In June 2021, the then Minister of the Environment, Gabriel Quijandría, appointed the Association of Artisanal Fishermen of Ancón as ambassadors of the national initiative "Peruanos Naturalmente" for their work committed to the conservation of marine ecosystems. "They have been moving in the right direction, that is, towards a greener, fairer and more sustainable world," said the former minister.

Today, Ramírez, with a round face and a wide nose, narrows his eyes at the oil-stained plumage of the birds that squawk on the rocks, while the Sernanp experts continue to collect the inert bodies of the foamy water with a mesh to catch butterflies. “I have no words to express my frustration. The work of so many years has gone to waste,” he says. “How could a transnational company, with all the advances in science and technology, not be able to make a good contingency plan?” asks Ramírez. “For us it is as if the sky had fallen on us.”

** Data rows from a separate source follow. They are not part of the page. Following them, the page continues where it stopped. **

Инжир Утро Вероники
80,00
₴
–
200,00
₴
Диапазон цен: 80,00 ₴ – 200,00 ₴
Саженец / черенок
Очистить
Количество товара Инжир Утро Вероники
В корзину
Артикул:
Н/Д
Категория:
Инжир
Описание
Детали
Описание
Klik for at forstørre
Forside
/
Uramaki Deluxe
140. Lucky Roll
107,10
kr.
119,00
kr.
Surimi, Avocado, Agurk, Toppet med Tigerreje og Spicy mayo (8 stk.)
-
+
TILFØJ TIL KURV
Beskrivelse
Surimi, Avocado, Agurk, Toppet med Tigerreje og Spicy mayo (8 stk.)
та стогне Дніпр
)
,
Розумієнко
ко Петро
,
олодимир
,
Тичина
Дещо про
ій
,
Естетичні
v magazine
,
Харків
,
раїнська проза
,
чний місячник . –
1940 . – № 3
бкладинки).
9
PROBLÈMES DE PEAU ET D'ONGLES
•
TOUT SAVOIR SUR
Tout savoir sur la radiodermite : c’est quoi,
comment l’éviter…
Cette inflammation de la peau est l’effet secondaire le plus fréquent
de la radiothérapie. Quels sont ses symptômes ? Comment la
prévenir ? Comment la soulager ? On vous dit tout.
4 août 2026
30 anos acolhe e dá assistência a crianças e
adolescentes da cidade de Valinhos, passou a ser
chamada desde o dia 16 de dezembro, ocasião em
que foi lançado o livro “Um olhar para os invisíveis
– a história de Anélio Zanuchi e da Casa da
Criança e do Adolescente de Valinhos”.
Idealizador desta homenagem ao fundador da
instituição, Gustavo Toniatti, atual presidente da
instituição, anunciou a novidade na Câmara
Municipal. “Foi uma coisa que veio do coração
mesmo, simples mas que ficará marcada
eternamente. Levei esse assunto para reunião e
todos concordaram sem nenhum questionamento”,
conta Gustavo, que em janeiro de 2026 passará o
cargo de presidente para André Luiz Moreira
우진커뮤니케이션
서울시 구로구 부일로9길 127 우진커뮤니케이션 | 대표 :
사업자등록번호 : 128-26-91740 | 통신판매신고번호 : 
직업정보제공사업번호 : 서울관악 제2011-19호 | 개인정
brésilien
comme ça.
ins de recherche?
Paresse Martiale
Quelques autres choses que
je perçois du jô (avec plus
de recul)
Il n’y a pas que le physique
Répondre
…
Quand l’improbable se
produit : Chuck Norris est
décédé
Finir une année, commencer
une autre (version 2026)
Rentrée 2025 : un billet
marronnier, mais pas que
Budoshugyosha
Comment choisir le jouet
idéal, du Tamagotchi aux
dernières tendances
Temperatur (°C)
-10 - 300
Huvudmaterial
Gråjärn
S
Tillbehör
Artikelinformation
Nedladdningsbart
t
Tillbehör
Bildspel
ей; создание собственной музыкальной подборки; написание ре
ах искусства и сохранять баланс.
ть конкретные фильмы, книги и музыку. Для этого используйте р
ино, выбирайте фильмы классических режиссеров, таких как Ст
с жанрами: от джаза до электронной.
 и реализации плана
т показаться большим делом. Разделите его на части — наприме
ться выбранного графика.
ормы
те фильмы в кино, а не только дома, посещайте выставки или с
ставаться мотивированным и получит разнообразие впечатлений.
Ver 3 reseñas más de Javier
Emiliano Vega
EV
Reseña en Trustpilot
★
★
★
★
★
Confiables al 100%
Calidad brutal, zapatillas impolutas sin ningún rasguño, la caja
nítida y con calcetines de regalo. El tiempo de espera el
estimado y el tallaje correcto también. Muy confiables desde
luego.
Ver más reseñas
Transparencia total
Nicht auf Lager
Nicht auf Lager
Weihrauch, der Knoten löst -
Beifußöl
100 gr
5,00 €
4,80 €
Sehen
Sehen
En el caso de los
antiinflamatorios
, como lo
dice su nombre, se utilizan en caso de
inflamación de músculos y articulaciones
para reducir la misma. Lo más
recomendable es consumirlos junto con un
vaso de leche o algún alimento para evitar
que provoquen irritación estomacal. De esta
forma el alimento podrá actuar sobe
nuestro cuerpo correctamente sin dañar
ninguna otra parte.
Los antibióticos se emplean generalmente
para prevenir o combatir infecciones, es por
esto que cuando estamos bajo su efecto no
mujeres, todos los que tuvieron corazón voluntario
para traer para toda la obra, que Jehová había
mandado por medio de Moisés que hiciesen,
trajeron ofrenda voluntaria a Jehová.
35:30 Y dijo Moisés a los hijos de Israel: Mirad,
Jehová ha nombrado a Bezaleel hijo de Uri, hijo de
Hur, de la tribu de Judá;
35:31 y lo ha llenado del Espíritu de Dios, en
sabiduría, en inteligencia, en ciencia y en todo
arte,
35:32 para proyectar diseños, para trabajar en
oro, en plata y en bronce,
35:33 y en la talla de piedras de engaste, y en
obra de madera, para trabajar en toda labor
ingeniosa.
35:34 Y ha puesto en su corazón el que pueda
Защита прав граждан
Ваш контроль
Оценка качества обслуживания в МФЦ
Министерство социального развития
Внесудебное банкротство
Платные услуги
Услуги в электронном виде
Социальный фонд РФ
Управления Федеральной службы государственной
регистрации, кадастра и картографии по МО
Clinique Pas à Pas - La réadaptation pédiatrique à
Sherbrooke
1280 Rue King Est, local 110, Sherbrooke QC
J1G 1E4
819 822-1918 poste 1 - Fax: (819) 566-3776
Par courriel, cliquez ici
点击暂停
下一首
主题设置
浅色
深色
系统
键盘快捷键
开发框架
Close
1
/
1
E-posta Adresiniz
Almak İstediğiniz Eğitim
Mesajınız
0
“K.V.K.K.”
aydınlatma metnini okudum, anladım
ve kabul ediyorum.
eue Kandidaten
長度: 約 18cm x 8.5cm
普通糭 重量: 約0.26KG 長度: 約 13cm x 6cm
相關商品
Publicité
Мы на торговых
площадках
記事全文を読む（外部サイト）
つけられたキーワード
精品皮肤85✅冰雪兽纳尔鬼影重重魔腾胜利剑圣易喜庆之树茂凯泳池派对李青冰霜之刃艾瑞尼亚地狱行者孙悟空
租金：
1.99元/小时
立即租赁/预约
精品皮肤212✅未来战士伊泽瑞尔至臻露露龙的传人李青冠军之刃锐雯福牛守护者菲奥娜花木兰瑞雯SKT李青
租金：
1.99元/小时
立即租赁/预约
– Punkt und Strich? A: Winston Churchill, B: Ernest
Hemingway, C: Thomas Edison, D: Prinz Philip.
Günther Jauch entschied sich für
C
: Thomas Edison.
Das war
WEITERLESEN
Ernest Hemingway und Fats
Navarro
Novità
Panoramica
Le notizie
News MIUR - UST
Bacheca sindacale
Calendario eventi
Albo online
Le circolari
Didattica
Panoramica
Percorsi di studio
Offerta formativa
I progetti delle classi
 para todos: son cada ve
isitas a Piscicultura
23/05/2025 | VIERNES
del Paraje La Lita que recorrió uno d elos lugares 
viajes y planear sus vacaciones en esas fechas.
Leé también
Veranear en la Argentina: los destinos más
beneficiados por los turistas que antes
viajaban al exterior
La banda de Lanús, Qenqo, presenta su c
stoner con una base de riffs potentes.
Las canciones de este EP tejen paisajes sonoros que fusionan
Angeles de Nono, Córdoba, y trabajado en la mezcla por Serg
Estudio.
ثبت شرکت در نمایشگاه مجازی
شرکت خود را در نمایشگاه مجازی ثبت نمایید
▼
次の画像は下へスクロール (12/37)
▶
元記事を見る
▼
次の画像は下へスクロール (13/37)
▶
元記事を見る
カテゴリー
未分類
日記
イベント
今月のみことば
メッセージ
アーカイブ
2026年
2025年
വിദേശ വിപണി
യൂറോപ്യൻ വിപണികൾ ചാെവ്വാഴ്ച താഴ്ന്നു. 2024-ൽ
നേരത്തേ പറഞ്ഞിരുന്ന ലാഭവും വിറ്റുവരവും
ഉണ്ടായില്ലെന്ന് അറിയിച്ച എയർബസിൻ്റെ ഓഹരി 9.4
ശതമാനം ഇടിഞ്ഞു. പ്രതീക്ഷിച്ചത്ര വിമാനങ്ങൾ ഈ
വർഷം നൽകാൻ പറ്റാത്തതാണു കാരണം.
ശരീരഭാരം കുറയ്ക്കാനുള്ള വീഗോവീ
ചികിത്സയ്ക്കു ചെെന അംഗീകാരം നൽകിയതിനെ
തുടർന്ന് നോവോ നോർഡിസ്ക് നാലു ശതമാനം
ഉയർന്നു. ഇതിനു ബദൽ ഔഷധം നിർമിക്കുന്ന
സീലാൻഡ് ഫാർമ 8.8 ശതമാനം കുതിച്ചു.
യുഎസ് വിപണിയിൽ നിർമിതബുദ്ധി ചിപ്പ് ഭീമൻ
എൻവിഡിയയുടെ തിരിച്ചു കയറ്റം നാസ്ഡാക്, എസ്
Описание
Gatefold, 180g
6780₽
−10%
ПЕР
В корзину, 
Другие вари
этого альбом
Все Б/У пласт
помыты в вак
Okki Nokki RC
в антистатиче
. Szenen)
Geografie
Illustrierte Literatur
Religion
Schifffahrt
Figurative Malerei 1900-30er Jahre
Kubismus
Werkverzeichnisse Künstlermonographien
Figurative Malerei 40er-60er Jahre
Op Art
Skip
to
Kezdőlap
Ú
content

Suddenly, an otter that appears to be healthy appears on the rocky outcrop. With his sweet face that he cleans insistently with his hands, he makes scientists and fishermen happy. It dives and swims nimbly. This is good news in the desolate landscape because the sea otter (Lontra felina) or sea cat, as fishermen call it, is in danger of extinction and is one of the most affected species. "They have not been able to withstand the spill," confirms Pilar Ayala, Serfor's wildlife specialist, and that is why, so far, none of these animals have even reached Las Leyendas Park.

"In Santa Rosa, in the Playa Chica resort, there was a whole family of four otters living years ago, but they all died," said Arturo Bullón, the Serfor technician who receives the rescued birds.

That the number of lifeless guanayes and boobies collected has been greater than that recorded on other days confirms what Sernanp specialists already assumed, that they are going to “continue to find more because these birds that have been contaminated are going to die in the course of every day," explains Huamán.

The information provided by the census will be delivered to the prosecutor's office so that it can be considered in the ongoing investigations for environmental damage against the Repsol company. But whatever the final figure of that census, it will be an underestimated number of the impact, say the Sernanp experts, who ask themselves the same question: How many dead animals have not been counted? "The penguins usually walk towards the interior of the island and that is why we find fewer, but it does not mean that there are no dead individuals," explains Gutiérrez. Likewise, not only the birds that have their bodies oiled or that have eaten contaminated food will suffer, because on the islands of the National Reserve there are thousands of chicks waiting to be fed by their parents and it is estimated that many of them will not survive.